_Testo di partenza_
Giorgio Napolitano interviene a difesa del Referendum Costituzionale 2016, dopo esserne stato il “padre” autorevole nella formazione della stessa riforma Boschi. Il prossimo 4 dicembre per il Presidente Emerito della Repubblica sarà un giorno importante per “difendere la Costituzione” al netto di tutte le polemiche e critiche delle opposizioni contro la scelta di Napolitano di appoggiare il governo Renzi e la sua riforma principale. «Il valore della carta del 1948 e il ruolo delle istituzioni non si difendono con l’immobilismo e con una interminabile serie di tentativi abortiti e di ingannevoli rinvii», è una parte del messaggio riportato da Askanews invitato ai partecipanti dell’incontro di quasi 500 docenti e accademici a sostegno della Riforma costituzionale in corso al museo della Scienza e della Tecnica di Milano, a cui partecipa anche il ministro dell’Istruzione e Università Stefania Giannini. I tentativi di modificare la Carta devono essere aiutati e non contrastati, secondo Napolitano, visto che il rischio può avere «pesanti ricadute per la stabilità politica e la funzionalità del sistema democratico. Come già dissero e vollero i padri costituenti si deve non solo impedire ma nemmeno, sono le loro parole, rendere difficilissima una revisione della carta dinanzi all’emergere di bisogni sempre nuovi e diversi».
Referendum e sempre più referendum costituzionale: anche nella puntata di ieri sera a Porta a Porta il voto del 4 dicembre prossimo è tornato al centro del dibattito del premier Renzi che da settimane porta avanti la campagna elettorale per il Sì. Il passaggio, dove si evince un’ennesima provocazione contro la minoranza del Pd che tormenta il voto con la frattura interna al centrosinistra, interessa anche una platea più larga di quelli che prima hanno scritto, votato e sostenuto la riforma costituzionale e ora alla prova dei fatti affermano di votare no. «io non ho ancora capito cosa voterà Bersani. Vi sembra normale che chi ha votato una legge per tre volte in Parlamento poi voti no al referendum? Non solo Bersani, anche Schifani e altri», sono le parole di Matteo Renzi davanti a Bruno Vespa negli studi di Porta a Porta. Un attacco ma anche una sottolineatura di coerenza politica che come sempre resta un “valore” assai dimentico: Bersani ha sempre sostenuto di essere indeciso sul voto perché legato a doppio filo con la legge elettorale dell’Italicum, ma in effetti rispetto al voto in Parlamento la legge così com’è ora è stata votata da lui e da larga parte della minoranza…
Referendum, a Roma sabato la piazza per il Sì è chiamata dal Pd e da Renzi per la prima grande manifestazione a favore del Sì al referendum costituzionale del 4 dicembre 2016: un momento importante anche per vedere all’interno del Pd come è lo stato delle cose dopo le lotte e fratture interne che stanno minando anche la stagione parlamentare sugli altri temi della politica, quasi bloccati dalle vicende riferite al referendum. In Piazza del Popolo a Roma alle 14 ci sarà la riunione del popolo del Sì, mentre su tutta Italia si organizzano eventi alternativi ovviamente per il No in modo da esaltare lo scontro tra le due fazioni prima del voto di dicembre. A sorpresa, mentre Speranza declina l’invito (“Non vado nelle manifestazioni contrarie a ciò che penso”, racconta a Repubblica) ci sarà Gianni Cuperlo, avverso al Sì e ancora di fatto speranzoso di trovare un’alternativa allo strappo con un eventuale accordo sull’Italicum. «Sono un funzionario di partito, vado dove il partito chiama», afferma senza fronzoli lo stesso Cuperlo a Unità Tv.

_Richiesta 1_
Nel testo sul referendum, in quale luogo di Milano si tiene l'incontro di quasi 500 docenti e accademici a sostegno della riforma?
_Richiesta 2_
Prosegui il testo sul referendum costituzionale a partire dall'ultima frase riportata.
I dati qui sotto non c'entrano niente con il testo sul referendum.

_Dati registrati_
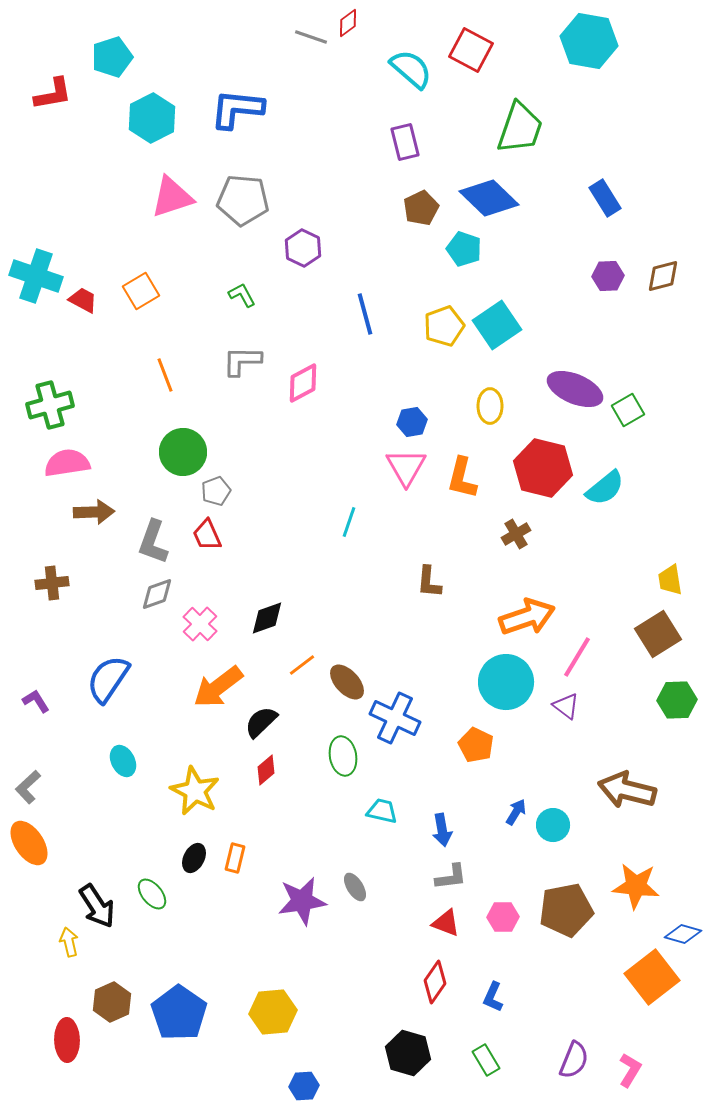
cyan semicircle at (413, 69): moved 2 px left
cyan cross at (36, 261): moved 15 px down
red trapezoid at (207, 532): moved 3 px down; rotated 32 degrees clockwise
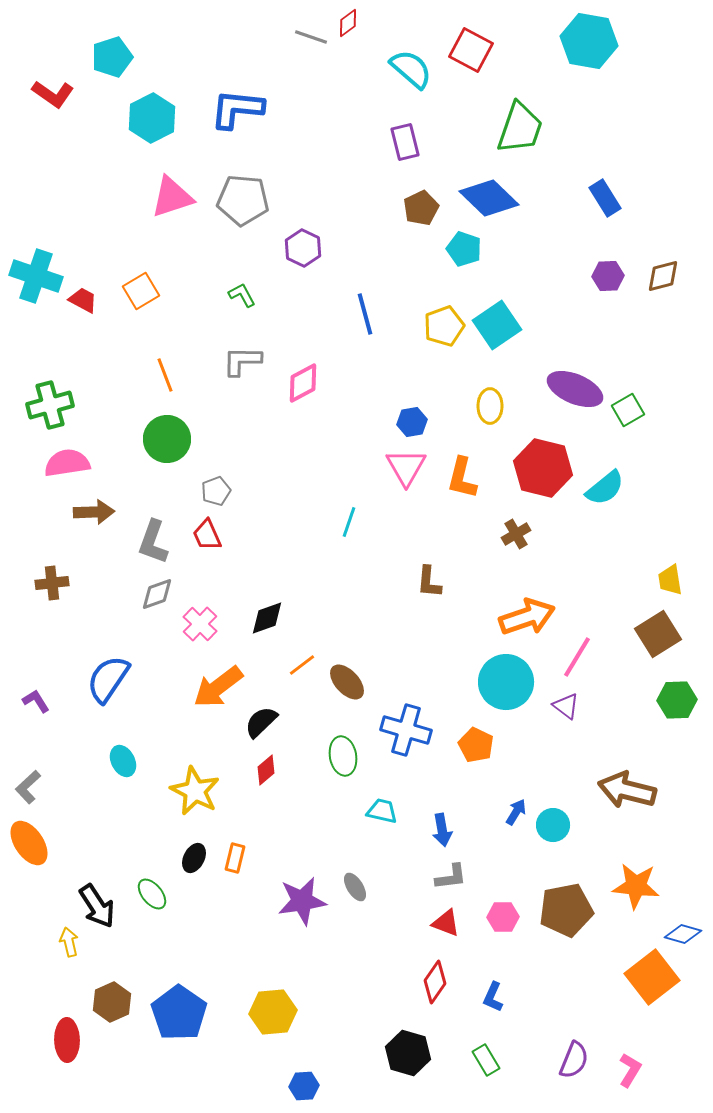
red L-shape at (53, 94): rotated 45 degrees clockwise
green circle at (183, 452): moved 16 px left, 13 px up
blue cross at (395, 718): moved 11 px right, 12 px down; rotated 9 degrees counterclockwise
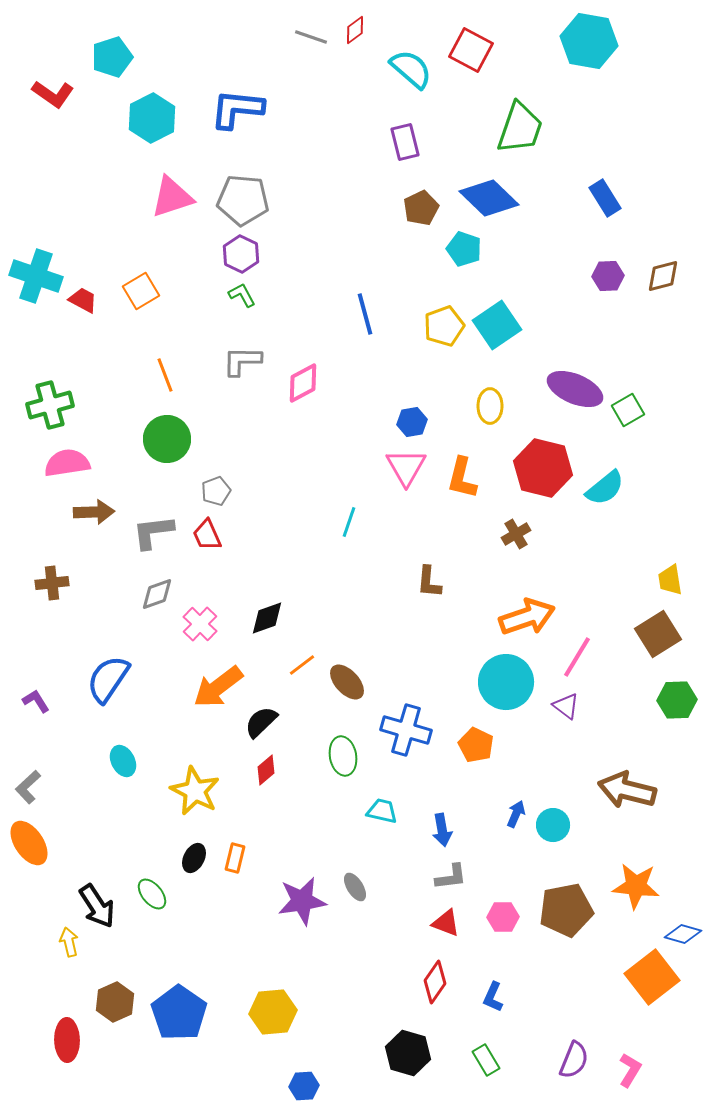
red diamond at (348, 23): moved 7 px right, 7 px down
purple hexagon at (303, 248): moved 62 px left, 6 px down
gray L-shape at (153, 542): moved 10 px up; rotated 63 degrees clockwise
blue arrow at (516, 812): moved 2 px down; rotated 8 degrees counterclockwise
brown hexagon at (112, 1002): moved 3 px right
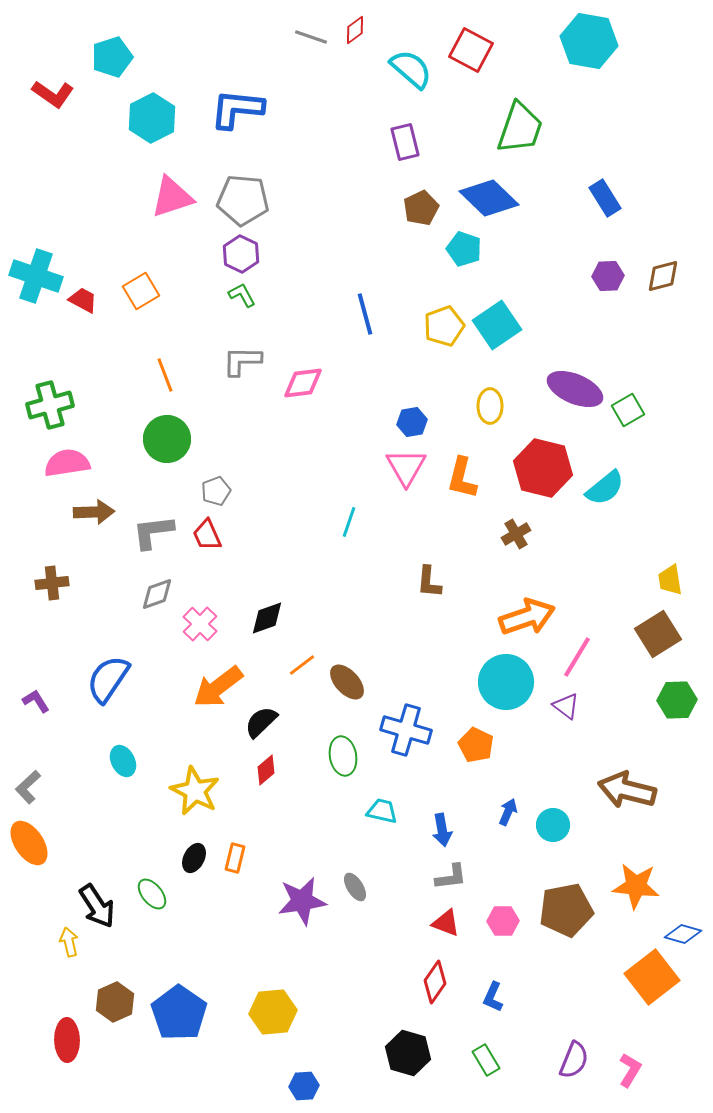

_Risultato finale 1_
Al museo della Scienza e della Tecnica di Milano.

_Risultato finale 2_
La campagna per il referendum costituzionale del prossimo 4 dicembre 2016 è in piena maturazione, ma i contenuti della riforma Boschi non sono così “maturi” o quantomeno spesso vengono considerati in secondo piano nella discussione sui pro e i contro del Sì/No del referendum. Si perde così però il vero centro della questione, oltre che un’occasione utile per poter conoscere di più e meglio quanto andremo a votare tra un mese e mezzo. Uno die punti più spinosi dell’intera vicenda referendaria è certamente la modifica del Titolo V della Costituzione, ovvero quella parte che regolamenta i rapporti tra Stato e Regioni con relative competenze. Nel 2001 fu riformata quella specifica parte ma i risultati, dopo 15 anni si possono dire tutt’altro che soddisfacenti: «alle Regioni vennero affidate molte competenze riservate fino ad allora allo Stato, senza però un parallelo aumento della loro autonomia fiscale, sicché ogni ente si è trovato a poter incrementare le spese senza dover pagare alcun prezzo politico in termini di inasprimento delle tasse locali», racconta Luca Ricolfi. Il ddl Boschi nasce dunque come riposta al parziale fallimento di quella modifica costituzionale e propone una quesitone di fondo assai semplice: centralizza alcune delle competenze che lo Stato aveva delegato alle Regioni. Il ddl mette anche dei paletti all’autonomia fiscale dei vari enti locali e stabilisce un tetto agli emolumenti dei consiglieri regionali.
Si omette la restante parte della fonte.